ARBEITSAUFTRAG 1 →
Wiederholen Sie aus dem Text zur Utrechter Urkunde wortgetreu den Abschnitt zwischen „Abschrift vom Ende“ und „Gesch. VII.8,19 unvollständig.“, beide Stellen eingeschlossen.
ARBEITSAUFTRAG 2 →
Welche Schenkung bestätigt Heinrich laut dem Text zur Utrechter Urkunde der bischöflichen Kirche von Utrecht?

LESETEXT →
^^^^^^^^^^^^^^^^

Die Urkunden Heinrichs V. und der Königin Mathilde
<<260.>>

Heinrich bestätigt der bischöflichen Kirche von Utrecht die von seinem Vater gemachte Schenkung einer Grafschaft in Friesland.

(um 1123 Juni/Juli).

Vorbemerkung Thiel, Stand: 2010

Abschrift vom Ende des 12. Jh. im Liber donationum I der Kirche von Utrecht f. 47v (alt f. 44v) im Reichsarchiv zu Utrecht (B). – Abschrift aus dem ersten Viertel des 13. Jh. in Bondams Liber privilegiorum f. 60r–v ebenda (C).

Drucke: Mieris, Charterb. van Holland 1,83 aus Ms. Petri Bockenbergii zu 1112–1116 = Schwartzenberg, Charterb. van Vriesland 1,71 zu 1112–1116 = Sloet, OB Gelre en Zutfen 221 no 226 unvollständig, zu 1116–1118. – Aus B: Muller, Hed oudste Cartularium 120 no 77 zu 1123–1125. – Muller-Bouman, OB sticht Utrecht 1,285 no 310 zu 1122–1125. – Niermeyer in Bijdragen voor Vaderland. Gesch. VII.8,19 unvollständig.

^^^^^^^^^^^^^^^^

ROHDATEN →
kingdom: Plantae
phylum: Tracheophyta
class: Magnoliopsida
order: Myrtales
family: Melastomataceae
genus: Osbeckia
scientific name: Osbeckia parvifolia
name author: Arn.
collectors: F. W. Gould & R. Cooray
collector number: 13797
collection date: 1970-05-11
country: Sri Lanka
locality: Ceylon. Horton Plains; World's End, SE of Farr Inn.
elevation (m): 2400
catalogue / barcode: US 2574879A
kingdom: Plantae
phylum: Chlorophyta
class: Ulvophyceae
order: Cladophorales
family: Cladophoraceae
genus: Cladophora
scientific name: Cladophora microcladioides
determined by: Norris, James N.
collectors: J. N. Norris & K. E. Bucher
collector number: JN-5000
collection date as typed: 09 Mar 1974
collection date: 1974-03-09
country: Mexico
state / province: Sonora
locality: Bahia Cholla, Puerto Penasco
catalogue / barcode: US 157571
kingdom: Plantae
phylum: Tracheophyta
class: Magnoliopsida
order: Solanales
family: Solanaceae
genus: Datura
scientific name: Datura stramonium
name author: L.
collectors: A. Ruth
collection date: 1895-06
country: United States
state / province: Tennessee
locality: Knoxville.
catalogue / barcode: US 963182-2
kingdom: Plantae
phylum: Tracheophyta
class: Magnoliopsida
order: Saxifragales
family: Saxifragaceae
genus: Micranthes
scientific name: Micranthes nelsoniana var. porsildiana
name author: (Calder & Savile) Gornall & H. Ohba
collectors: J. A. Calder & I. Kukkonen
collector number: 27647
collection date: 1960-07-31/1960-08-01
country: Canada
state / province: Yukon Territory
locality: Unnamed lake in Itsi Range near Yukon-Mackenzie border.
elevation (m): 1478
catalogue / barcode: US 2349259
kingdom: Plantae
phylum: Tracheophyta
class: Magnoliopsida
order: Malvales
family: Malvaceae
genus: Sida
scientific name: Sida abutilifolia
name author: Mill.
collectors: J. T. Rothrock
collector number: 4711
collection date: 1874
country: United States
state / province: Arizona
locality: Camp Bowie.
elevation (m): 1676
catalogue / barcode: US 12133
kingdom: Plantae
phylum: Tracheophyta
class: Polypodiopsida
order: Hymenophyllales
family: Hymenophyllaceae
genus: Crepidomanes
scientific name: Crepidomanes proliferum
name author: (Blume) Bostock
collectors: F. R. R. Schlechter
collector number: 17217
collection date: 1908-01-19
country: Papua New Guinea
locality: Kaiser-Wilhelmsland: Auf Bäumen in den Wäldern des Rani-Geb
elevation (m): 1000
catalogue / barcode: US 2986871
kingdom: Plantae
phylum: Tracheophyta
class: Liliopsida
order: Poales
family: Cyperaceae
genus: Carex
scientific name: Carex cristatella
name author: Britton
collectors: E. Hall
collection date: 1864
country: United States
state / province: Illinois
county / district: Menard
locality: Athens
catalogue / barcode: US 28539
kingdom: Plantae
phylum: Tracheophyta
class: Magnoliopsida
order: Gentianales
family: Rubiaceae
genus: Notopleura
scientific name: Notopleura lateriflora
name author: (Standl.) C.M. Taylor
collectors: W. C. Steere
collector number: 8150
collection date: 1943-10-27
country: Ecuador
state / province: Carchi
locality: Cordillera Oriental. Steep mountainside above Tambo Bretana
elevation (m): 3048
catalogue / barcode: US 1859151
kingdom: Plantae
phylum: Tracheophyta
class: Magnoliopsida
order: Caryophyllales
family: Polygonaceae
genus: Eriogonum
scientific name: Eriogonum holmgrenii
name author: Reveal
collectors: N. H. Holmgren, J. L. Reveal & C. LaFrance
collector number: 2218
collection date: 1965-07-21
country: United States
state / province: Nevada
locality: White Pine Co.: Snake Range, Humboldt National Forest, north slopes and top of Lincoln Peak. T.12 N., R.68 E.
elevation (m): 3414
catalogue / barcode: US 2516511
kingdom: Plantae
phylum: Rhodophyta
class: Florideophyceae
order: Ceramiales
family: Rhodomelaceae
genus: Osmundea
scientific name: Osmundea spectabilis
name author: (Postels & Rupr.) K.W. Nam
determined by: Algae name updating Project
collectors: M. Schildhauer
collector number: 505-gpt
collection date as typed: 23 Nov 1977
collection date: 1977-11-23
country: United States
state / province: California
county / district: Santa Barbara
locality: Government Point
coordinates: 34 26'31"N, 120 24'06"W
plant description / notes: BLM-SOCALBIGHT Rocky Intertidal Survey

^^^^^^^^^^^^^^^^

ANTWORT 1 →
Abschrift vom Ende des 12. Jh. im Liber donationum I der Kirche von Utrecht f. 47v (alt f. 44v) im Reichsarchiv zu Utrecht (B). – Abschrift aus dem ersten Viertel des 13. Jh. in Bondams Liber privilegiorum f. 60r–v ebenda (C).

Drucke: Mieris, Charterb. van Holland 1,83 aus Ms. Petri Bockenbergii zu 1112–1116 = Schwartzenberg, Charterb. van Vriesland 1,71 zu 1112–1116 = Sloet, OB Gelre en Zutfen 221 no 226 unvollständig, zu 1116–1118. – Aus B: Muller, Hed oudste Cartularium 120 no 77 zu 1123–1125. – Muller-Bouman, OB sticht Utrecht 1,285 no 310 zu 1122–1125. – Niermeyer in Bijdragen voor Vaderland. Gesch. VII.8,19 unvollständig.

ANTWORT 2 →
Er bestätigt die von seinem Vater gemachte Schenkung einer Grafschaft in Friesland.